Será que uma produção de raiz portuguesa pode chegar a uma nomeação para o Oscar de melhor filme estrangeiro? Por uma vez, temos um filme (e as suas circunstâncias) a justificar tal pergunta — este texto foi publicado no Diário de Notícias (7 Agosto).
Vale a pena reparar com atenção, e alguma disponibilidade mental, na estreia comercial de Mistérios de Lisboa nas salas dos EUA (ocorrida na passada sexta-feira). De facto, o filme de Raúl Ruiz, produzido por Paulo Branco, pode estar a conseguir uma proeza singular para o cinema português: a de ser um sólido fenómeno de prestígio, não apenas nos circuitos de festivais, mas também através de uma presença muito consistente no mercado americano, tradicionalmente difícil para a maioria dos títulos europeus.
Repare-se: não se trata de favorecer qualquer tipo de triunfalismo nacionalista, banal recurso de muita informação “cultural” que passa nas televisões (afinal de contas, temos telejornais capazes de se alhear olimpicamente de acontecimentos deste género, enquanto repetem até à exaustão o trailer de Harry Potter...). Nem se pretende omitir o facto de se tratar de um lançamento de escala reduzida, para circuitos “especializados”. Acontece que não é comum podermos encontrar uma produção de raiz portuguesa a ter o impacto que Mistérios de Lisboa está a construir no espaço americano, surgindo nos destaques semanais de jornais como o New York Times e o Village Voice, ou ainda conseguindo ser o filme mais cotado da semana para os 16 críticos do site IndieWire.
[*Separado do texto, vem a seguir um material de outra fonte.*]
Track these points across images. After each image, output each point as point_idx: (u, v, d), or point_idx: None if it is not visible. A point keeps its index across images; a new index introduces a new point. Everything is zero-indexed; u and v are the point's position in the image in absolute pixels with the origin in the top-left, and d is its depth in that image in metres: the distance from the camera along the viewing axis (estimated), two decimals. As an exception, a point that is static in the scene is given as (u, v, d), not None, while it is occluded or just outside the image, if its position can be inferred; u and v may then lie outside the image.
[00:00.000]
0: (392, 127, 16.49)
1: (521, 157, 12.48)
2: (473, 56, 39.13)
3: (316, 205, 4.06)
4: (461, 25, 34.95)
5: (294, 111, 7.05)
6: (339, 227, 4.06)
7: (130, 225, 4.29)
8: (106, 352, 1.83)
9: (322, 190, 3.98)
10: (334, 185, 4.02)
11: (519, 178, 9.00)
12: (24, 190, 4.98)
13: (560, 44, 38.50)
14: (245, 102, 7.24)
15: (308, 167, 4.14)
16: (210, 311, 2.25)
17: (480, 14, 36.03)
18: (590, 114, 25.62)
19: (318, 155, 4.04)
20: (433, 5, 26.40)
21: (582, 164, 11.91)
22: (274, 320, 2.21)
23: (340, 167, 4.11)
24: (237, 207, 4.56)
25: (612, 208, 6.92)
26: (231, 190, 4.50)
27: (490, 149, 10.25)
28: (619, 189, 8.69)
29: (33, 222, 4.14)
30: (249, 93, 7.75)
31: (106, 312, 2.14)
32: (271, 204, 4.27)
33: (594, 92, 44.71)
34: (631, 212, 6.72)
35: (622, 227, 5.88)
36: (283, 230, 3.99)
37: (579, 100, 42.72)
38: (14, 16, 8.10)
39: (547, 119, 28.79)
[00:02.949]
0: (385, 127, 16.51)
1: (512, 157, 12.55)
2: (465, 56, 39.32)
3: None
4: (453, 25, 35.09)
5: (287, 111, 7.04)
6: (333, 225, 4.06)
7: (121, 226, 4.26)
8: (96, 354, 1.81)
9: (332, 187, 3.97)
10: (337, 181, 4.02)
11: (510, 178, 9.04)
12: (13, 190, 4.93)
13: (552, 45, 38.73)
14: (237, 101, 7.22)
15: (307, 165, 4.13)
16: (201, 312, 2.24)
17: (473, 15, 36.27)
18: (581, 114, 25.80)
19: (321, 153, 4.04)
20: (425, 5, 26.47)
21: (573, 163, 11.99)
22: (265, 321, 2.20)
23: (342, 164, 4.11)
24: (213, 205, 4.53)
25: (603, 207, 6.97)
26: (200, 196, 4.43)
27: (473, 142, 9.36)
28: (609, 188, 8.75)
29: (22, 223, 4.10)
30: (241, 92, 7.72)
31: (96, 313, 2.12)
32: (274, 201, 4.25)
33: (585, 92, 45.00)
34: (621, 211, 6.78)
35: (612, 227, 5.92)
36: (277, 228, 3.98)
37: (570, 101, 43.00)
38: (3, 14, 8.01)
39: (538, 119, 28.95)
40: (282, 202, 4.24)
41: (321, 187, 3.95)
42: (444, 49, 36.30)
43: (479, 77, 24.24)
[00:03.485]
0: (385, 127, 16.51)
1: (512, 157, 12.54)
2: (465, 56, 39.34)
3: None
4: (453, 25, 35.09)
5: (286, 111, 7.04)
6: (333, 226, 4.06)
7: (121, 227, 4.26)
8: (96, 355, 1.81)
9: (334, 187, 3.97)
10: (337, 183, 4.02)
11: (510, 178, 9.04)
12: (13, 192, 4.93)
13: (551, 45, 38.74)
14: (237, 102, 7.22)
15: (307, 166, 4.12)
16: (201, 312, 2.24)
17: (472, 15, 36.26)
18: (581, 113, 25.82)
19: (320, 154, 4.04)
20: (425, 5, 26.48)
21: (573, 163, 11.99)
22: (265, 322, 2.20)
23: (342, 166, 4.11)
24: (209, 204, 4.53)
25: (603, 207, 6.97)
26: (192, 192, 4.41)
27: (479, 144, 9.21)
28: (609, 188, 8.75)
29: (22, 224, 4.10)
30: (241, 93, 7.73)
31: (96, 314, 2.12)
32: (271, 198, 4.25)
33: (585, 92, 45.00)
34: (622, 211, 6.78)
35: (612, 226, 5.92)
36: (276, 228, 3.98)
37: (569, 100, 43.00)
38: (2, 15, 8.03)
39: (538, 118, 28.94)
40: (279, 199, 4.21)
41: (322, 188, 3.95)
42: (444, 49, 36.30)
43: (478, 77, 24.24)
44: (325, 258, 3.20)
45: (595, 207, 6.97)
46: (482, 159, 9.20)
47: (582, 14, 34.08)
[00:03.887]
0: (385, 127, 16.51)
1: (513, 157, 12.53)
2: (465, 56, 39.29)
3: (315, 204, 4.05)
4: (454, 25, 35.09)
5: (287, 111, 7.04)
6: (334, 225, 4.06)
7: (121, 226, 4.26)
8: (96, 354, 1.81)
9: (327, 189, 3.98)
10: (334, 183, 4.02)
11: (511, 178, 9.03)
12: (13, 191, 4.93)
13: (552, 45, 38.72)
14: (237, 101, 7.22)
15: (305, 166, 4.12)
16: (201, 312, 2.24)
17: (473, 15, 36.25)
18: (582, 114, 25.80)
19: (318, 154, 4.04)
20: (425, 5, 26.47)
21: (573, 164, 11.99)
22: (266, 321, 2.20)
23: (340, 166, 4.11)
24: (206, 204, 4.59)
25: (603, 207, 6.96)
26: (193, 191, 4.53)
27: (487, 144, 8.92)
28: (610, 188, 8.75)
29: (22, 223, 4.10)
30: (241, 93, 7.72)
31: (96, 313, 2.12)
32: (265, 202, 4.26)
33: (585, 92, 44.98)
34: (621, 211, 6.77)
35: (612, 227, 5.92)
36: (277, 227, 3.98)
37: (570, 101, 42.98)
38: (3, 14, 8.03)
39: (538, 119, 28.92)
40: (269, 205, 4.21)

O reconhecimento de Mistérios de Lisboa excede o âmbito especificamente cinematográfico, remetendo-nos também para as questões mais gerais da difusão cultural portuguesa. Por exemplo, no prestigiado e influente Salon.com, o crítico Andrew O’Hehir, elegendo-o como “filme da semana”, lamenta não ter encontrado disponível nenhuma tradução inglesa do livro de Camilo Castelo Branco em que se baseia.
Na prática, tudo isto abre uma hipótese muito linear que vale a pena colocar em termos estratégicos, isto é, inequivocamente políticos. A saber: nunca tivemos nenhum filme português com tantas potencialidades para ser trabalhado de modo a conseguir chegar a uma nomeação para o Oscar de melhor filme estrangeiro. Que se vai fazer face a tal oportunidade?.
Não ignoro que está a decorrer uma petição pública para que um outro filme (José e Pilar) seja escolhido para tal efeito. Escusado será dizer que não se trata de discutir a opinião dos respectivos signatários, muito menos a legitimidade do seu gesto, ainda que, por princípio (muito anterior à existência de José e Pilar), considere errado assumir qualquer opção de política cultural a partir de uma petição pública (mesmo que, no final, essa opção e o sentido da petição acabem por coincidir).
O que importa reter são as singulares componentes do fenómeno americano em torno de Mistérios de Lisboa. Uma vez mais, o que está em jogo é a diversificação criativa de todas as formas do cinema português, incluindo a possibilidade de chegar a uma nomeação da Academia de Hollywood. Porque não?